There was a knock at the plain sheet of unpainted low-grade
timber serving as my front door.
It was Christmas. “Oh my!” She surveyed the scene of devastation and hugged me.
I winced from the stab wound.
She hugged me again more tenderly. “I think you should stay at mine.”
I kissed her cheek in thanks. I couldn’t face the clear-up just yet. Her kindness made the anger dissipate.
“And good news,” she beamed, “I’ve got you a meeting with Ariadne for tomorrow.”
Larry Pink’s words were fresh in my mind. But I decided that a talk with Ariadne didn’t have to be about the murder.
* * *
We ate dinner and drank wine in Christmas’s apartment.
I asked, “Are you putting me on the sofa tonight?”
“I think we’re past that now. And besides, if you’re going to be assassinated, you might as well spend your last nights on Earth with a beautiful heiress. Your words, not mine.” She kissed me.
Food, alcohol and the warmth of her affection, made things seem not so bad at all.
Later, while Christmas was in the bathroom, I thought about the day’s events. Larry Pink’s warning to leave it to the professionals before you get killed bothered me. It seemed possible that this near-mythical woman, part spider, part evolutionary breakthrough, was the key to this mystery. And she was HomEvo’s most precious asset, perhaps of global historical significance. A turning point for humanity. I didn’t want to pass up the chance to meet her. But I knew I was ignoring the chief inspector’s instruction.

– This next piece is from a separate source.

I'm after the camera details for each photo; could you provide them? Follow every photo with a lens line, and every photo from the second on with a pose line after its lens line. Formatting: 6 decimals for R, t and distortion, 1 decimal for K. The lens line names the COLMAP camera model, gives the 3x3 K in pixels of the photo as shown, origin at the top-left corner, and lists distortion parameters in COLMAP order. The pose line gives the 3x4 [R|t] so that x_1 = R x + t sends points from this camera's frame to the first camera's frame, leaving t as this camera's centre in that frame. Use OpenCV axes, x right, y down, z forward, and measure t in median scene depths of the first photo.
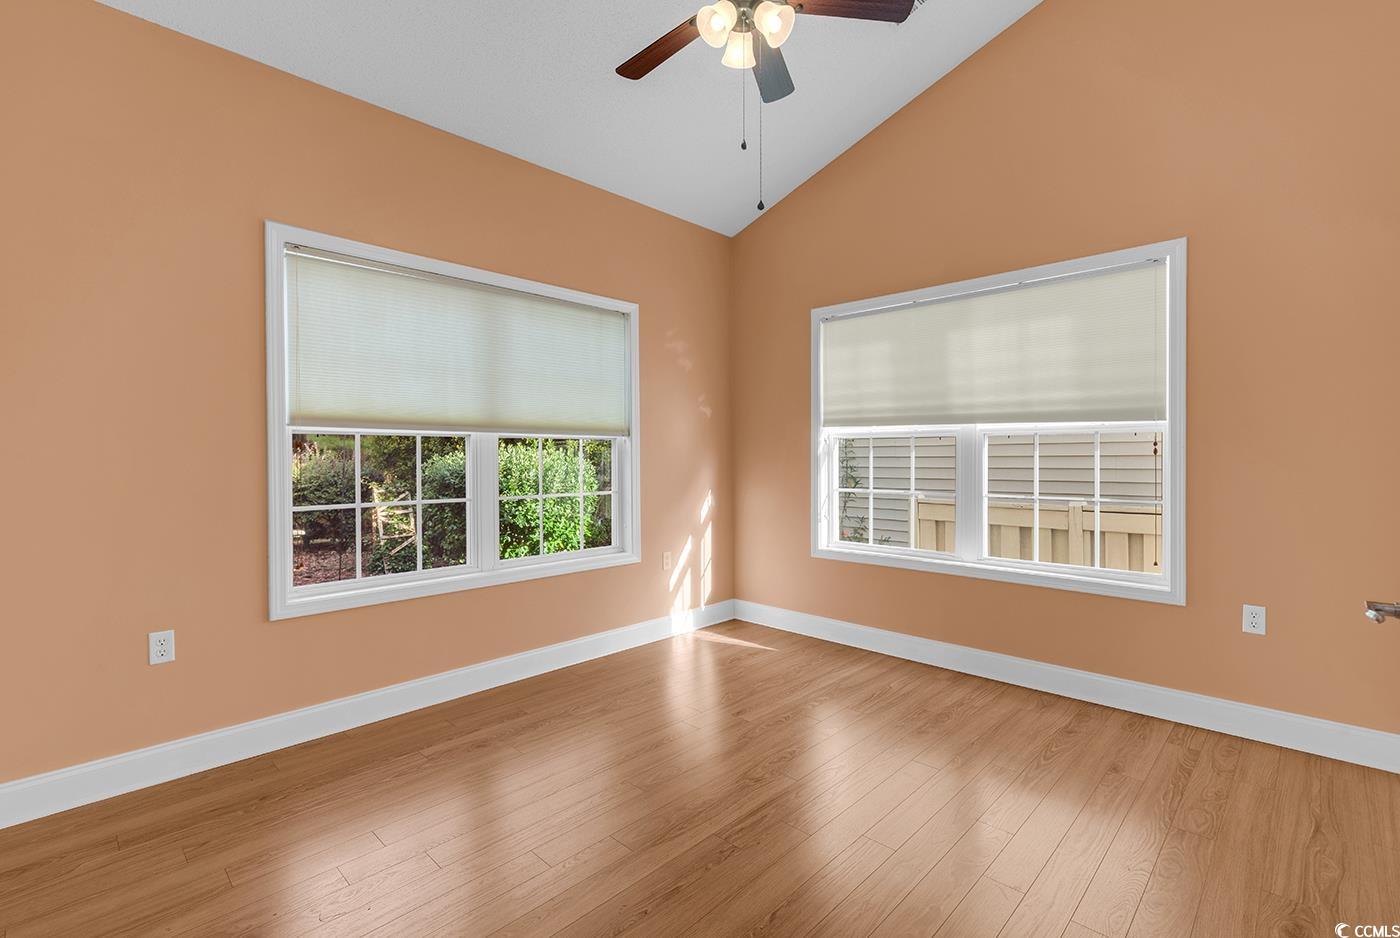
lens RADIAL K [[636.1, 0, 705.4], [0, 636.1, 468.3], [0, 0, 1]] dist [0.008472, -0.001499]
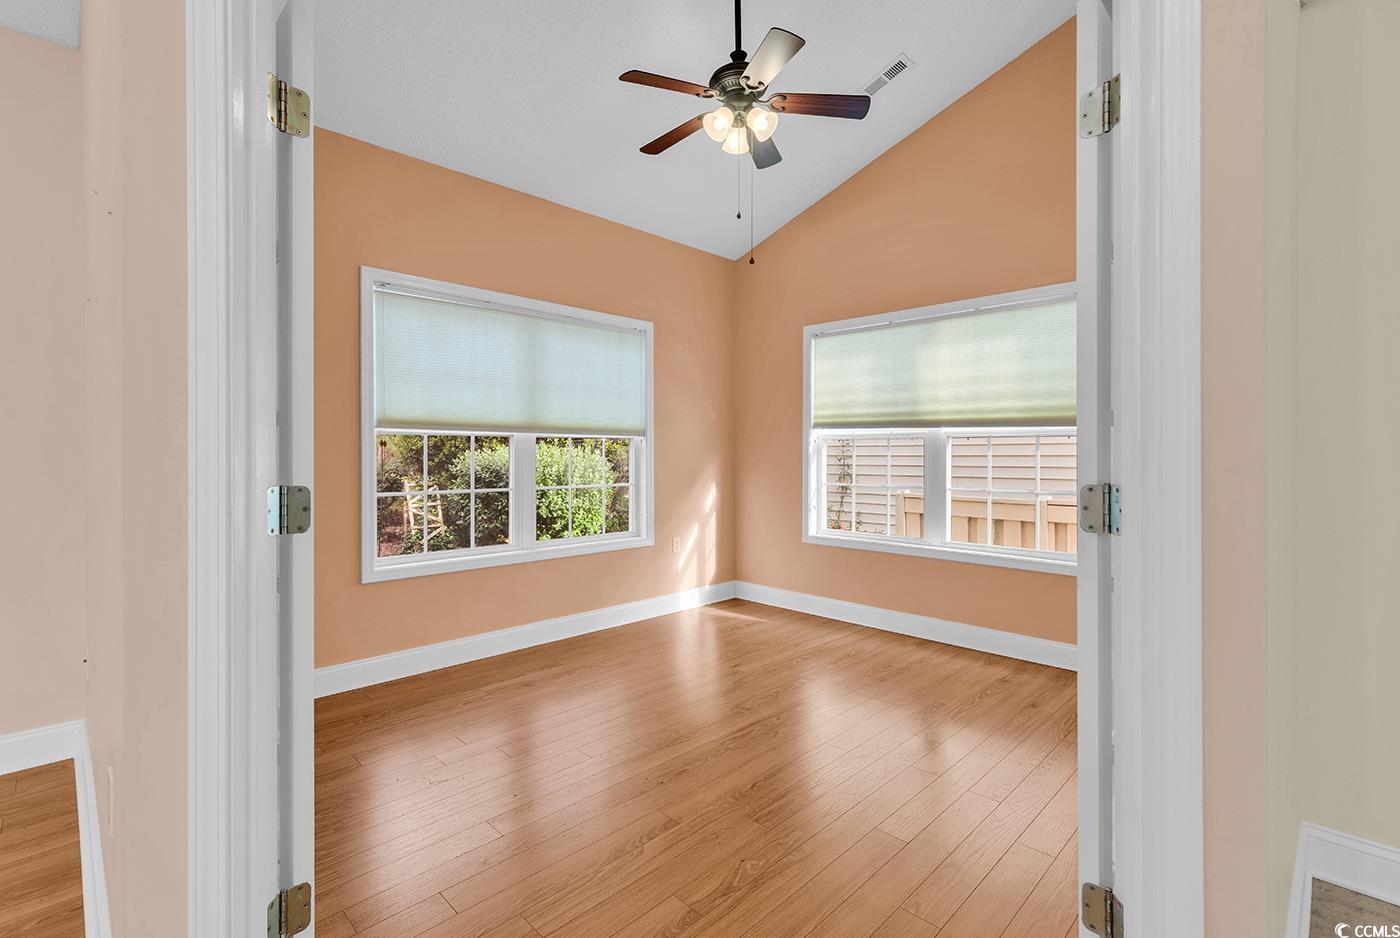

And I thought that perhaps I should’ve told the police about Raymond Pendle’s genetic experiments. The professor had said, do you want the burden of knowing it? Perhaps he’d known that I’d be in this situation. He’d told me to wait for him to die before revealing anything. I would’ve been breaking his confidence if I’d spoken to the police about it. And the distress for him that would inevitably come from any new investigation would also hurt Christmas. Apart from the affection I felt for her, I owed her my life twice over. She’d stopped the knife and she’d also stopped me from handling what was probably a lethal poison that kills on contact.